An ontology is a formal description of domain knowledge that encompasses information about categories, entities, their relationships, and properties. This type of structured information representation follows the paradigm of semantic and linked data and allows machines to read and infer knowledge. Typically, this type of information representation, utilizes triplets in the form of subject, predicate, object. An example of the aforementioned schema is the following, “John is a friend of Sophia”, where “John” is the subject, “is a friend of” the predicate and “Sophia” the object. If in the respective ontology it is explicitly defined that this type of relationship requires the subject and object to be of type: human a typical reasoner would already know that both John and Sophia are humans. Another fact that can be easily inferred is that Sophia is also a friend of John. Through these simple examples we observe some of the potential of ontology usage. Ontologies up until today are widely used in the Semantic Web domain, but recent work emerges in different domains such as the cloud service provisioning, to tackle problems such as vendor differences in service descriptions both in terms of offerings and functional properties.
Semantic description of resources
Within the PHYSICS platform we use this kind of semantic modelling in two occasions; The first one takes place when an application is modelled while the second when a cluster is registered to the platform. One key aspect of PHYSICS is the utilization of a multi-cluster scenario to optimize application deployments. While the reader can refer to a previous blog post about the semantics block as a whole, in this post we will discuss the specifics of the resources ontology.
To guide our ontology creation, we have based our process on the four key aspects to be described for each cluster:
- Cluster capabilities: Functional properties of the cluster such as the available nodes at the time of description, their respective available CPU and RAM allocatable values, whether they are GPU enabled etc.
- SLA: The necessary classes and relationships to address SLA terms, the rebate in case of agreement breach and their target values.
- Cost: A cloud service cost such as the instance maintenance cost or cost per service request.
- Energy: Classes that address how energy efficient are machines are used to comprise a cluster and what percentage of this energy is coming from renewable sources of energy.
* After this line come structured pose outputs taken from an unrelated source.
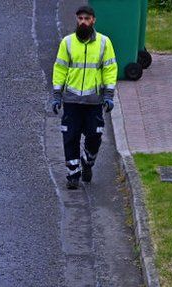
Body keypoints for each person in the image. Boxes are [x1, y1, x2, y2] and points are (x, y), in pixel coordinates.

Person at [51, 6, 118, 190]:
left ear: (93, 20)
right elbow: (60, 68)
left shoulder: (104, 43)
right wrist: (57, 95)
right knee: (70, 137)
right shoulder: (67, 42)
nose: (83, 22)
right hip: (71, 101)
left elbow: (110, 69)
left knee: (95, 137)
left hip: (93, 102)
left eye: (86, 18)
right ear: (76, 19)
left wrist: (109, 95)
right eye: (80, 18)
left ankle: (87, 162)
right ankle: (73, 174)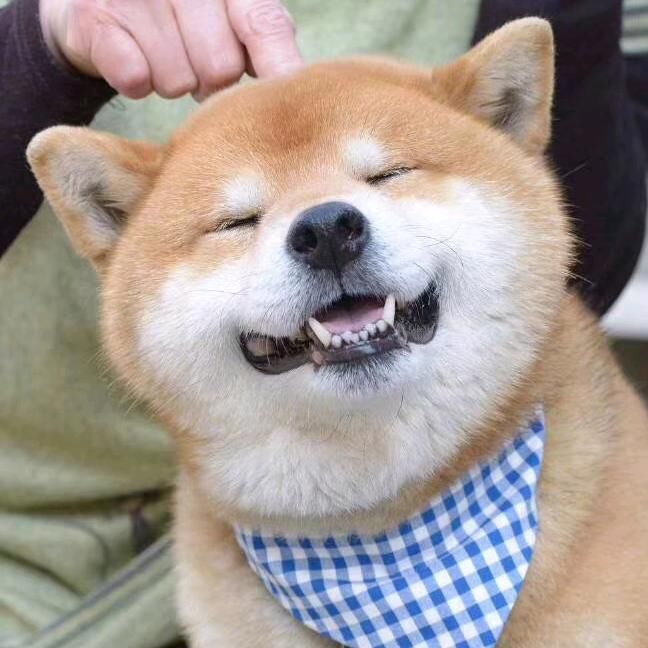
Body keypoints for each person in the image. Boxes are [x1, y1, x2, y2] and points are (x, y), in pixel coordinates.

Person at [0, 1, 645, 646]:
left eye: (385, 175)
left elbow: (593, 242)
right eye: (238, 222)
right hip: (34, 575)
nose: (325, 225)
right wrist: (41, 44)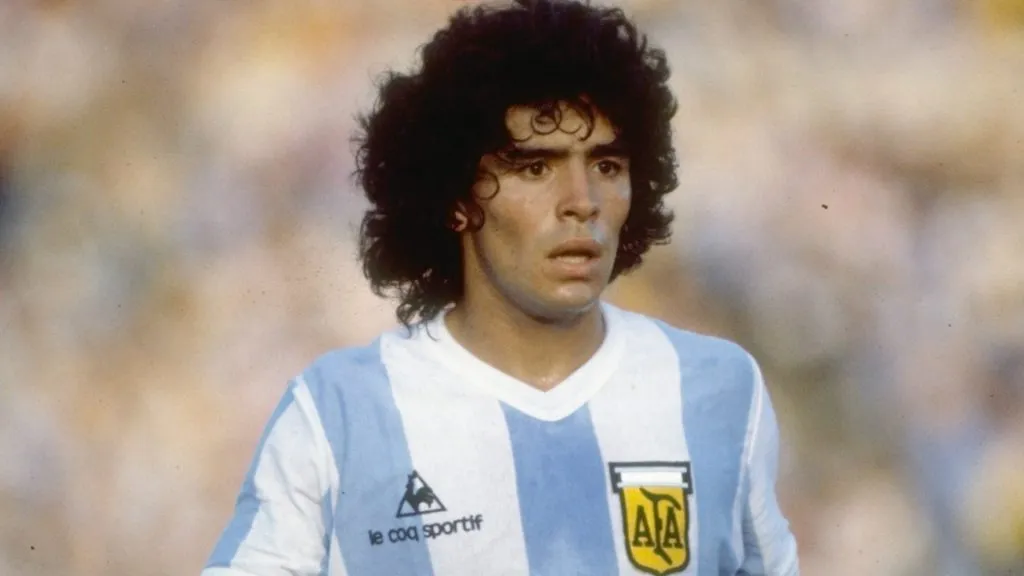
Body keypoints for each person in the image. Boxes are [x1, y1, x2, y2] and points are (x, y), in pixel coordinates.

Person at [201, 0, 800, 574]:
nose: (581, 203)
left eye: (607, 166)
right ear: (457, 199)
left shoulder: (721, 388)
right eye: (535, 168)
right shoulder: (336, 414)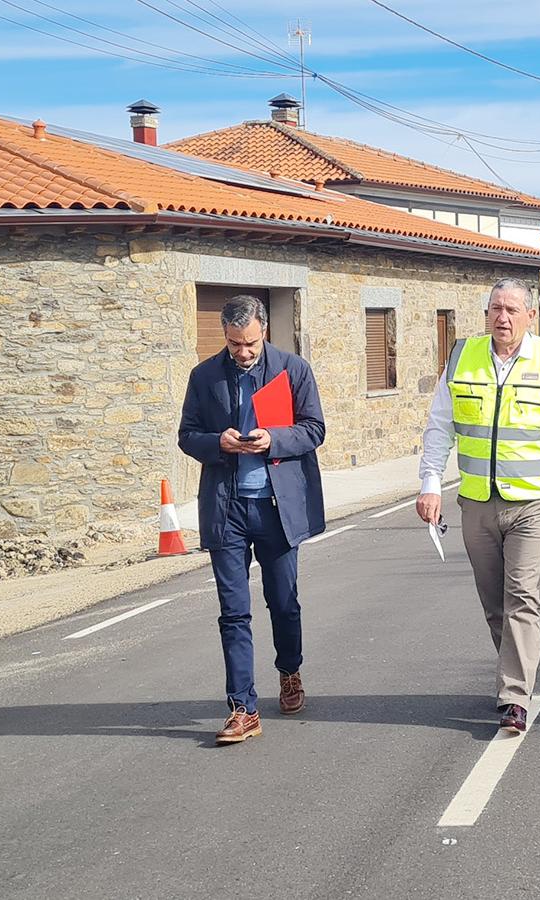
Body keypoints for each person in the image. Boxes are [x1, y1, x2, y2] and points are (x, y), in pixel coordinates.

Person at [417, 278, 540, 734]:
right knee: (494, 602)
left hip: (533, 501)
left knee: (522, 596)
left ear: (530, 316)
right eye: (495, 308)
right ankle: (517, 671)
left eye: (512, 309)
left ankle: (514, 696)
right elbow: (441, 426)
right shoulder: (462, 356)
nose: (502, 317)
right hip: (477, 501)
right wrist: (430, 484)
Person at [179, 295, 326, 745]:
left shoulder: (292, 369)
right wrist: (217, 442)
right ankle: (242, 707)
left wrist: (274, 440)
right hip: (226, 509)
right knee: (233, 611)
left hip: (277, 508)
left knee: (283, 601)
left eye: (249, 343)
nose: (243, 352)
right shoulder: (204, 377)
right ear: (224, 337)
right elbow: (187, 435)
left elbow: (314, 428)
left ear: (264, 330)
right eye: (234, 344)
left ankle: (290, 671)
These 4 pillars of information provide the necessary knowledge to compare clusters effectively in order to manage them or select one for a specific application that is to be deployed. Several classes, properties and relationships are defined to capture the aforementioned concepts such as in the following picture, where the essentials of SLA terms are captured.

Information Extraction
After the ontology is formulated the next question that arises is: “How are we going to retrieve this kind of information?”. For the Cost and SLA categories we can safely rely on the public documents provided by the cloud vendors in the case of public cloud or apply a formula to calculate an approximation of energy consumption cost if the respective rates are provided for the region where private clouds reside. For the specific case of public SLA documents, pattern matching, and natural language processing techniques have been successfully used previously to automatically extract information directly to the ontology and we will be utilizing this approach. For the energy certificates and information on sources unfortunately there has not been much standardization on how providers list these kinds of details and as a result we can only rely for the time being on getting this information manually.

Finally, the cluster capabilities information can be retrieved by the Kubernetes API for any Kubernetes cluster. The various API client libraries provided, allow for configuration from within pod making REST API calls efficient and accessible from the same service that also injects their response information into the defined ontology format. After all the clusters have been described in the ontology context, information is passed to the project’s knowledge base so it can be examined and reasoned to guide the cluster selection and management process.